● Exercise brief:
Repeat the data word for word, starting with the line that contains "Our house style for any digital" and going on through the line that contains "Reading: 0.3370; in". Leave the pictures out of your answer.

● Material for this task:

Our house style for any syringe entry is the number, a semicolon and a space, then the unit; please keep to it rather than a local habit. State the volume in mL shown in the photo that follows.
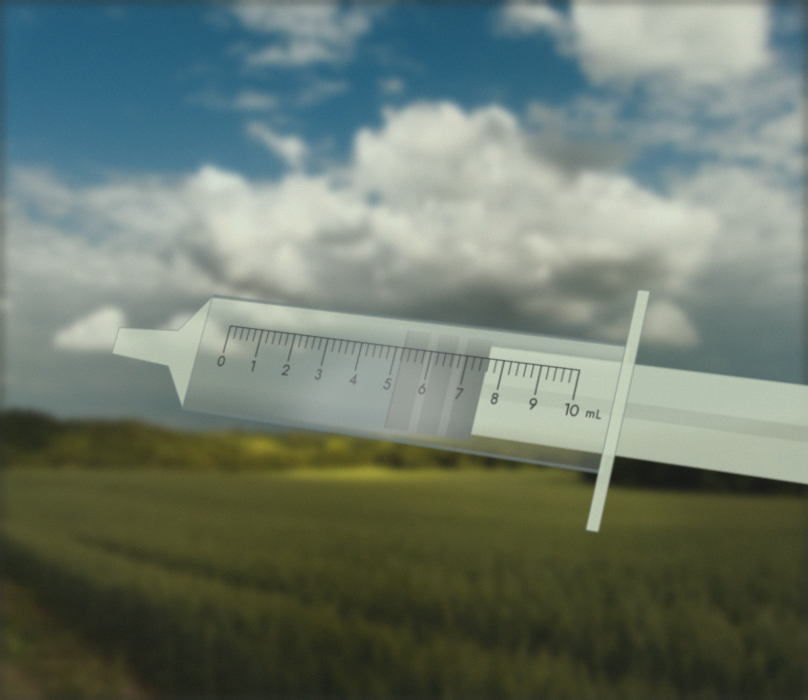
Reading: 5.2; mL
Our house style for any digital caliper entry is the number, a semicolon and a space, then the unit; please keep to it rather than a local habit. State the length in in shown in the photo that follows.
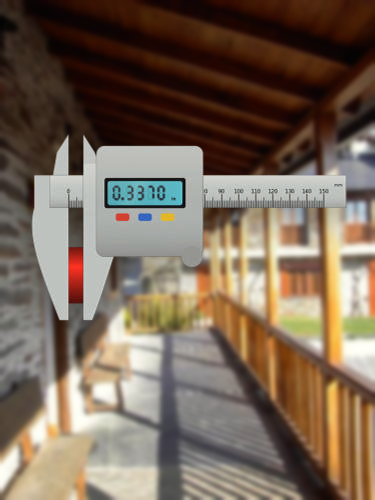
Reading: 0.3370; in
...
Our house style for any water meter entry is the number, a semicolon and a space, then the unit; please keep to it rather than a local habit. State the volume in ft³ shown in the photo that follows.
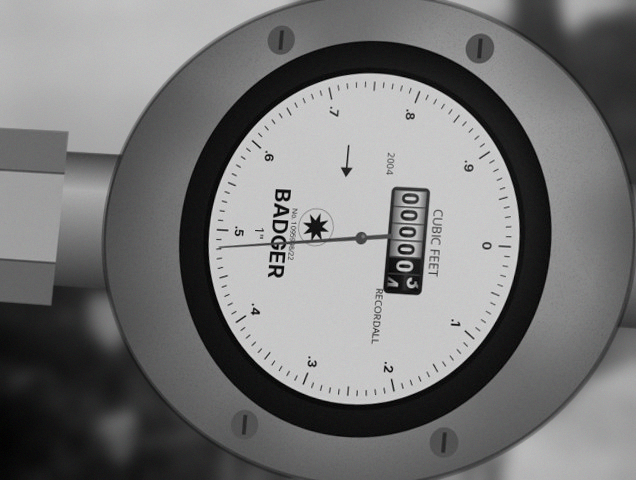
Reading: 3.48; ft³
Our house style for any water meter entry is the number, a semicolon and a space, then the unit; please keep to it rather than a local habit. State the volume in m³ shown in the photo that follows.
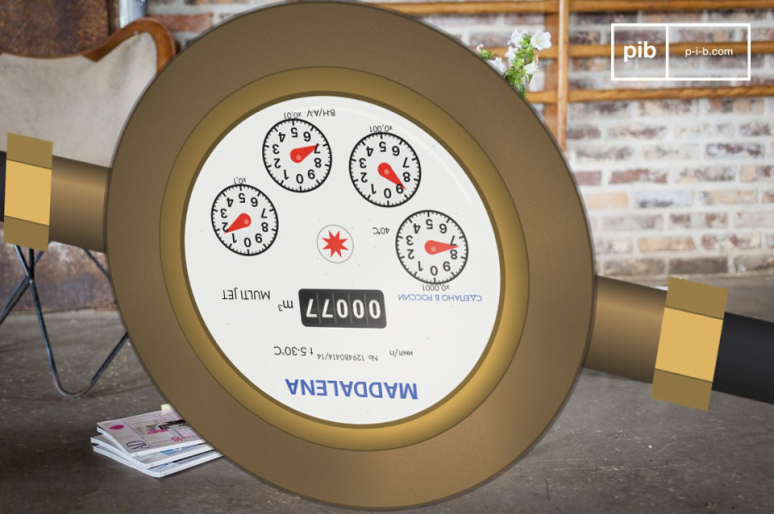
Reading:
==
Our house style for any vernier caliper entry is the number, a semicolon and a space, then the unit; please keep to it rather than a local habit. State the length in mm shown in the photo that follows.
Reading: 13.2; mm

● Task response:
Our house style for any digital caliper entry is the number, a semicolon and a space, then the unit; please keep to it rather than a local habit. State the length in in shown in the photo that follows.
Reading: 0.3370; in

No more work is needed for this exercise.